Work required: Reproduce word for word the part of the text on the effects of too much alcohol that begins at the words "Alcohol was found" and stops after "old in the UK.".

Text shown:
The Effects of Too Much Alcohol in Your Life

Alcohol abuse

Drinking alcoholic beverages has become a common practice for most adults. In Britain, around 29.2 million adults admit to drinking alcohol, which accounts for 57% of the population. While it’s not bad for adults to drink a few times a month, it’s a completely different thing for people to be drinking excessive amounts of alcohol almost every day.

Alcoholism has become a serious issue for many in the UK. In England, over half a million people are admittedly dependent on alcohol, and only 18 percent of them are seeking treatment. This has resulted in many effects in terms of health, crime, and ability to perform everyday tasks. Here are just a few things you can expect to happen should you drink too much alcohol:

Higher Risk of Over 60 Medical Conditions

Alcohol was found to be the cause of over 60 medical conditions, including cancer in the mouth, throat, stomach, breast, and liver. Alcohol abuse has also been linked to cirrhosis of the liver, stroke, kidney failure, and a weaker immune system for diseases such as tuberculosis.

From 2018 to 2019, 1.26 million people were admitted to hospitals in England due to alcohol consumption. In 2018, there were over 7,500 deaths related to alcohol. This has made alcohol misuse the biggest risk factor for death for those aged 15 to 49 years old in the UK.

Mental Deterioration and Behavioral Changes

Alcohol can have long- and short-term effects on the brain, which can also affect your emotional, mental, and cognitive health through brain damage. This is due to the fact that the ingredients of alcohol can disrupt your brain’s nerves and communication pathways. This can also develop due to the way alcohol in your blood can make it more difficult for your body to absorb the nutrients it needs for your brain to function normally.

Mentally, alcohol can release hormones that can increase depression. Alcohol can also affect your brain’s cerebellum, which can affect your emotional response to certain situations. This, in turn, can affect how you socialize with others. Poor reactions to certain situations can cause you to break the existing relationship you have with others.

Cognitively, short-term effects include slurred speech, motor impairment, and memory problems. In the long run, alcohol abuse can lead to poor decision-making skills that can lead to lifelong consequences.

Input data:

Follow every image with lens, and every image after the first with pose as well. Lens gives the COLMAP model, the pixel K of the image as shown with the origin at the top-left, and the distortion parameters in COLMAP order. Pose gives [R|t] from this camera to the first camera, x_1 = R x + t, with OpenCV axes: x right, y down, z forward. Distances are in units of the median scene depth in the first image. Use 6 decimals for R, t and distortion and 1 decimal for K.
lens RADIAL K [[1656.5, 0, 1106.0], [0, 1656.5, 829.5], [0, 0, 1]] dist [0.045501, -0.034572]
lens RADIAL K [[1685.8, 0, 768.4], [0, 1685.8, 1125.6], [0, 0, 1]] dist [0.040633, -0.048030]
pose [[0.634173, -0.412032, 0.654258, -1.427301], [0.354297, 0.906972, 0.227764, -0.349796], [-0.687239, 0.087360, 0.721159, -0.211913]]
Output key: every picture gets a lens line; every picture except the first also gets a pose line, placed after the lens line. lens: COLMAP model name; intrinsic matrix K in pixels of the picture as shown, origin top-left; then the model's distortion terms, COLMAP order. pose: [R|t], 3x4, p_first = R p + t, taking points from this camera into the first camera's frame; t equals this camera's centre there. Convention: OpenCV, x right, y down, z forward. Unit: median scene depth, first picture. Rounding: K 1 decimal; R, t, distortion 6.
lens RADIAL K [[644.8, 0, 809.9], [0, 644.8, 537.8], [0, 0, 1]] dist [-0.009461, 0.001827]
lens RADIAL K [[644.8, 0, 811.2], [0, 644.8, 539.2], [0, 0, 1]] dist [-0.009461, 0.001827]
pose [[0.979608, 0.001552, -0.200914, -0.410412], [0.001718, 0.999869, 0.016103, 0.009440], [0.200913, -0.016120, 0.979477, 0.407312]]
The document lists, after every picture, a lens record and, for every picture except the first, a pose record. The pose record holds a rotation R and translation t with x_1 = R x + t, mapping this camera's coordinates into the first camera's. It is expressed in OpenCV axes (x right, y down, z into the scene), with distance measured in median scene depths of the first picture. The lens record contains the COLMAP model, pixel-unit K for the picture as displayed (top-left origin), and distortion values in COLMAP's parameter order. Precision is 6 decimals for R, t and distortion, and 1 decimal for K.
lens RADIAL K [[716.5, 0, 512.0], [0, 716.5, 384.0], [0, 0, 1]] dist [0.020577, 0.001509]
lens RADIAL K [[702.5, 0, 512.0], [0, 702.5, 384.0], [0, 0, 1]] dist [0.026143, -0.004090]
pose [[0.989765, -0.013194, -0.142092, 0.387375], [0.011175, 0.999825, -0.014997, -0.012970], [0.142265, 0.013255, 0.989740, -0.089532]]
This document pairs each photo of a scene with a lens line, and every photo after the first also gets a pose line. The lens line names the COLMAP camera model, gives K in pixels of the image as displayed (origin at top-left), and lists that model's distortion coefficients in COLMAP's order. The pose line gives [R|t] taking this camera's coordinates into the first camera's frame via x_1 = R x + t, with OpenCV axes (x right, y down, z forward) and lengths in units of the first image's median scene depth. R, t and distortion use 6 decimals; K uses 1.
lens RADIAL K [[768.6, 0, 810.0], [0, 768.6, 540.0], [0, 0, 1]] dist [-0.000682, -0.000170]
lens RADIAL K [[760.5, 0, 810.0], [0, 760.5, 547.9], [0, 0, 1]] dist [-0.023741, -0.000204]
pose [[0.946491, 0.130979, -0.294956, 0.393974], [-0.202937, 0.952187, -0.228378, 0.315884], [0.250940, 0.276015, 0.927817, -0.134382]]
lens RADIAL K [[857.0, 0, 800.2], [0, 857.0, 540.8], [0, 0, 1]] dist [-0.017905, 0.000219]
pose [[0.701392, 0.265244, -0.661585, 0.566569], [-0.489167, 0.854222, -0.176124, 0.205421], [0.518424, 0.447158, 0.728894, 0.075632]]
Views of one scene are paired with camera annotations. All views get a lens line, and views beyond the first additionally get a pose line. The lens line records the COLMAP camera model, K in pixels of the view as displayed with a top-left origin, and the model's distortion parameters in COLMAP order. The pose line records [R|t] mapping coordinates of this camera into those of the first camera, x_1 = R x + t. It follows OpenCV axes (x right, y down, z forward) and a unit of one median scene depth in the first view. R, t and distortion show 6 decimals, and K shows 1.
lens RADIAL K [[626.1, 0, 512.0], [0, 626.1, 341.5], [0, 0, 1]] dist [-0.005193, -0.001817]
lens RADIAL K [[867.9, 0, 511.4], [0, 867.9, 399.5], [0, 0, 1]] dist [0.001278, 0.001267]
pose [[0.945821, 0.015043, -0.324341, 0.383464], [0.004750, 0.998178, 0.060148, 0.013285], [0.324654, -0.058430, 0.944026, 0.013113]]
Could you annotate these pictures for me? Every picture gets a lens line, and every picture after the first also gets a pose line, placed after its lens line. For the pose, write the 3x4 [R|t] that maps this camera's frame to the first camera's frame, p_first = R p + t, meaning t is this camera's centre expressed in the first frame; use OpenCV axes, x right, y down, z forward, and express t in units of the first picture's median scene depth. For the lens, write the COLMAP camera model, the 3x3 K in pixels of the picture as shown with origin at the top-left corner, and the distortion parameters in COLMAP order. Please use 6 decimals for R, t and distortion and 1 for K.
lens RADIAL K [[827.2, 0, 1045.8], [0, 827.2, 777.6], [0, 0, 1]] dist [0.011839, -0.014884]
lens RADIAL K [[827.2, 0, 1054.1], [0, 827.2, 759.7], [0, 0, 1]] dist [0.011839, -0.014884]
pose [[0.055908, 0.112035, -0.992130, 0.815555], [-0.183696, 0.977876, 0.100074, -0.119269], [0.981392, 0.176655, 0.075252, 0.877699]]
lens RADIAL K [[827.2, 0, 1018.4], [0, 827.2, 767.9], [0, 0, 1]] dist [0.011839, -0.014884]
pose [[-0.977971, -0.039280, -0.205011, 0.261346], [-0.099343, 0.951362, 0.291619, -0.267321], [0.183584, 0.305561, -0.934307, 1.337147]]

Answer below:
Alcohol was found to be the cause of over 60 medical conditions, including cancer in the mouth, throat, stomach, breast, and liver. Alcohol abuse has also been linked to cirrhosis of the liver, stroke, kidney failure, and a weaker immune system for diseases such as tuberculosis.

From 2018 to 2019, 1.26 million people were admitted to hospitals in England due to alcohol consumption. In 2018, there were over 7,500 deaths related to alcohol. This has made alcohol misuse the biggest risk factor for death for those aged 15 to 49 years old in the UK.